Even in literary circles, the High Tories found staunch opposition to their regime. Lord Byron, the one-time apologist for the Luddites, proved a thorn in their side from within the House of Lords, skewering the government with his characteristic laconic wit. His fellow poet Percy Shelley was equally acerbic, mocking Lord Eldon as an insincere hypocrite, dismissing his remarks about widows and orphans as “the tears of a crocodile.” [5]
Despite these voices of protest, the unraveling of the Triumvirate came from within. No one member of the trio could keep the government in working order without both of the other men’s skills. This fact mitigated infighting between the three, but it also meant that the removal of one would leave the entire structure unstable. The death of Spencer Perceval in 1827 weakened the government’s grip on its backbenches. Without Perceval to keep them in line, some MPs began to defect to the Canningites, concerned by the effects of the Corn Law on their constituencies. The Tories could no longer unite effectively behind the protectionist agenda.
These tensions weakened the Tories electorally.

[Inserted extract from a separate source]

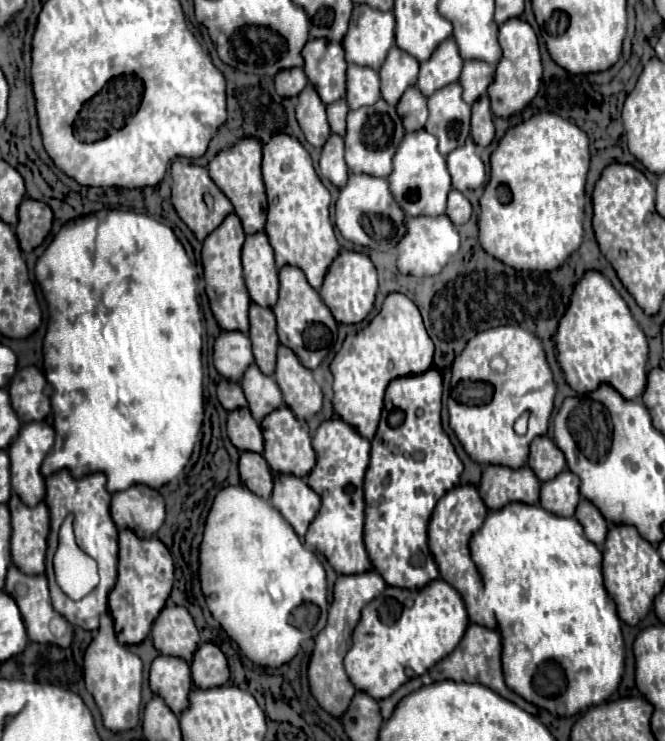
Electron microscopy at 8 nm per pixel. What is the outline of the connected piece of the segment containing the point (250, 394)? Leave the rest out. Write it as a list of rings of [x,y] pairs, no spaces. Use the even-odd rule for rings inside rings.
[[[255,363],[249,365],[245,375],[241,377],[241,389],[247,397],[251,415],[257,421],[261,421],[265,415],[283,405],[283,395],[275,379],[271,375],[261,373],[261,369]]]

When the country went to the polls again in 1828, they found themselves assailed by both the Canningites and the Whigs, and their majority suffered as a result, dropping from over a hundred to under sixty seats. Eldon was still able to form a government afterward, but he was forced to rescind plans for additional farm tariffs to forestall a backbench revolt. To make matters worse, Daniel O’Connell had won a seat in the Commons, which he could not fill due to his refusal to take the Oath of Supremacy, further exacerbating unrest in Ireland. Despite the Triumvirate’s best efforts, change was coming to Britain. The coming decade would prove a decisive one for the political development of the United Kingdom.
[1] This is a paraphrase of an OTL quote from Eldon.
[2] This is also OTL. Kinneir examined potential invasion routes to India from the perspective of several potential enemies, attributing some as likely choices for ‘a Napoleon’ and others as better bets for Russia. He was pretty skeptical about most possible invasion strategies.
[3] Obliterationism is essentially TTL’s equivalent to totalitarianism. The idea is that these kinds of ideologies obliterate the individual and their identity.
[4] The Six Acts are OTL, but at least two of them lapsed within a few years. Sidmouth ITTL doesn’t want to let any of them go if he can help it.
[5] Shelley was also quite critical of Lord Eldon IOTL, and naturally has a lot more reason to be here.